Hayek had the sign and the destination right but was entirely wrong about the mechanism. Unregulated finance, the ideology of unfettered free markets, and state capture by corporate interests are what ended up undermining democracy both in North America and in Europe. All industrialized countries are at risk, but it’s the eurozone – with its vulnerable structures – that points most clearly to our potentially unpleasant collective futures.
As a result of the continuing euro crisis, European Central Bank (ECB) now finds itself buying up the debt of all the weaker eurozone governments, making it the – perhaps unwittingly – feudal boss of Europe. In the coming years, it will be the ECB and the European Union who dictate policy. The policy elite who run these structures – along with their allies in the private sector – are the new overlords.
We can argue about who exactly are the peasants, the vassals, and the lords under this model – and what services exactly will end up being exchanged. But there is no question we are seeing a sea change in the post-war system of property, power, and prosperity across Western Europe, just as Hayek feared. An overwhelming debt burden will bring down even the proudest people.

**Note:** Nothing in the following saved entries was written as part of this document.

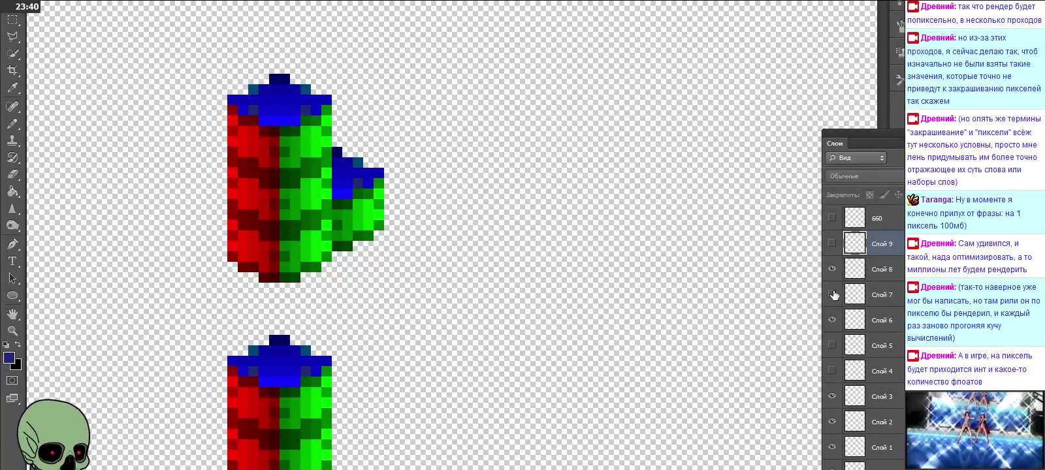
{"action": "left_click", "coordinate": [833, 295]}
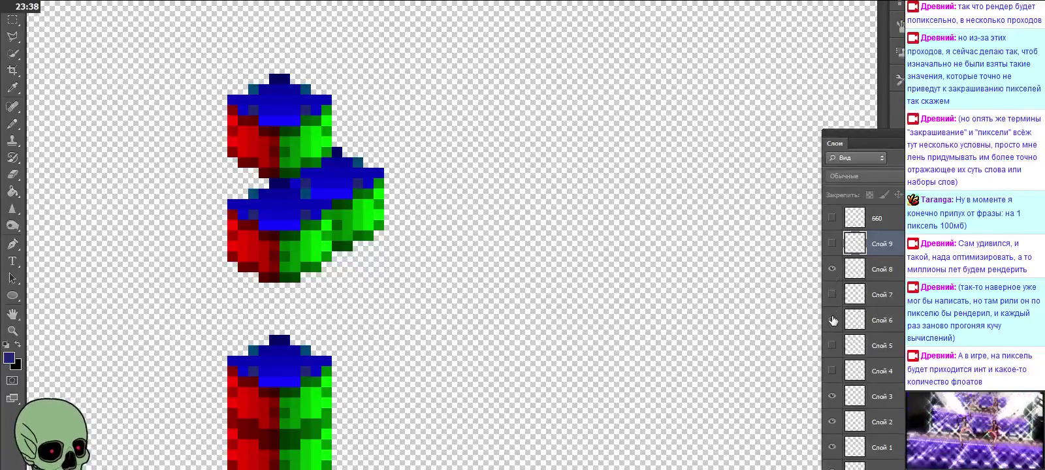
{"action": "left_click", "coordinate": [833, 320]}
{"action": "left_click", "coordinate": [832, 320]}
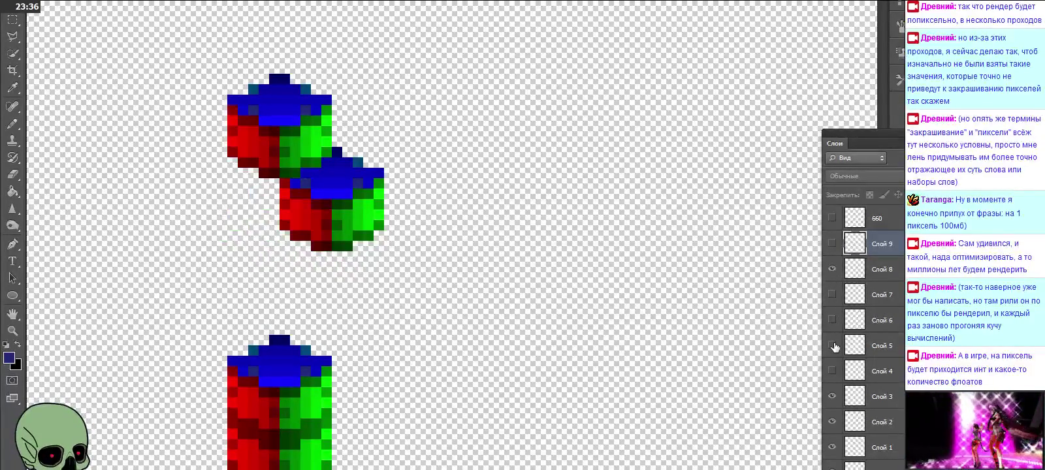
{"action": "left_click", "coordinate": [833, 345]}
{"action": "left_click", "coordinate": [833, 346]}
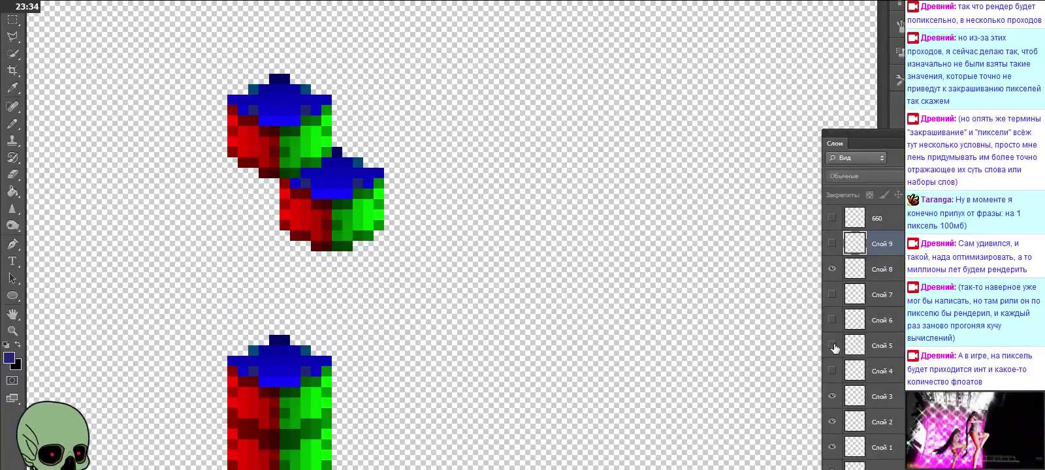
{"action": "left_click", "coordinate": [833, 345]}
{"action": "left_click", "coordinate": [833, 345]}
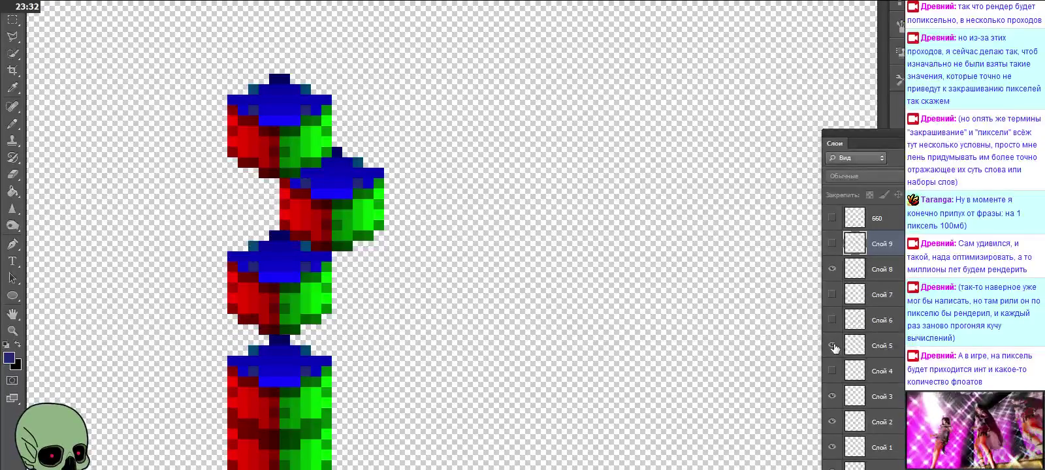
{"action": "left_click", "coordinate": [833, 345]}
{"action": "left_click", "coordinate": [832, 294]}
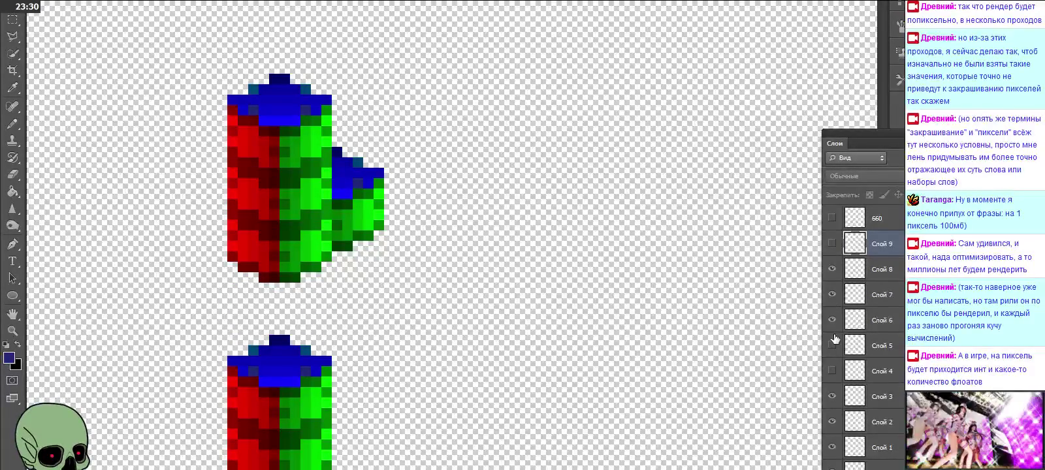
Add Слой 5, Слой 4 and Слой 3 to the layer selection.
{"action": "left_click", "coordinate": [894, 346], "text": "ctrl"}
{"action": "left_click", "coordinate": [889, 371], "text": "ctrl"}
{"action": "left_click", "coordinate": [889, 397], "text": "ctrl"}
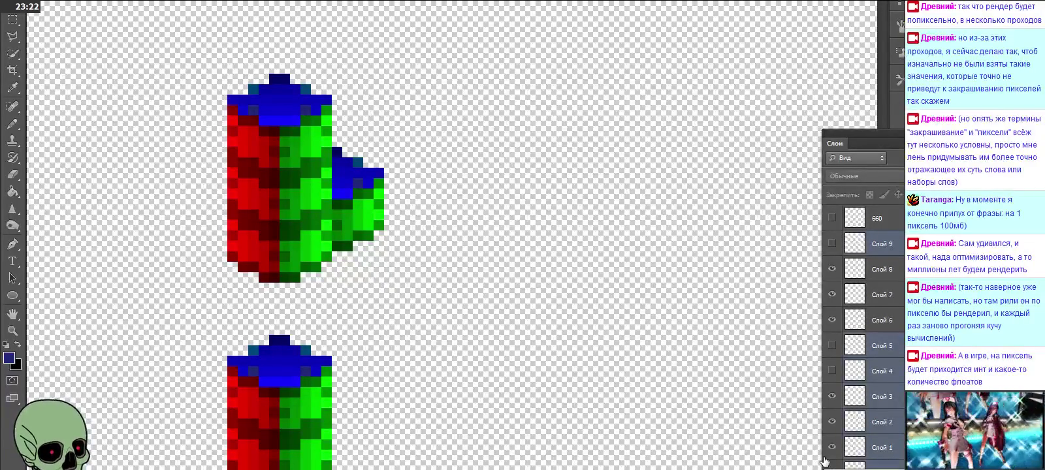
Rename Слой 6, Слой 7 and Слой 8 to 656, 657 and 658.
{"action": "double_click", "coordinate": [882, 320]}
{"action": "type", "text": "659"}
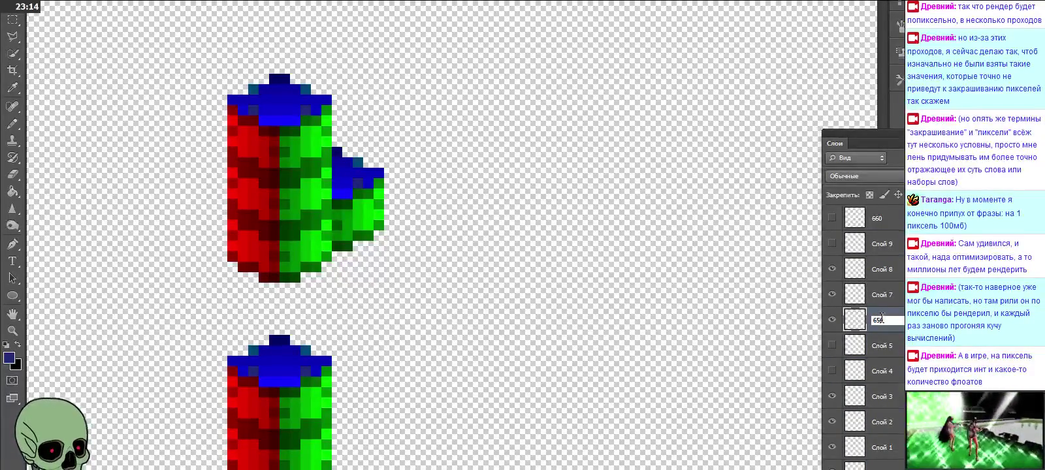
{"action": "double_click", "coordinate": [882, 295]}
{"action": "type", "text": "657"}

Ireland’s plight illustrates the lie of the austerity cheerleaders. Austerity does not lead to growth and recovery anymore than the cronyism, deregulation and free-market fundamentalism typical of conservative failure in the realm of economic policy. Austerity means that the “tough” decisions politicos and pundits tell us must be made are invariably toughest on the people already having the toughest time.
Austerity’s epic fail has turned the Irish Tiger into a Tiger skin rug for banks and bondholders to trod upon. A similar fate will be the likely reward of any country threat that looks to austerity for growth.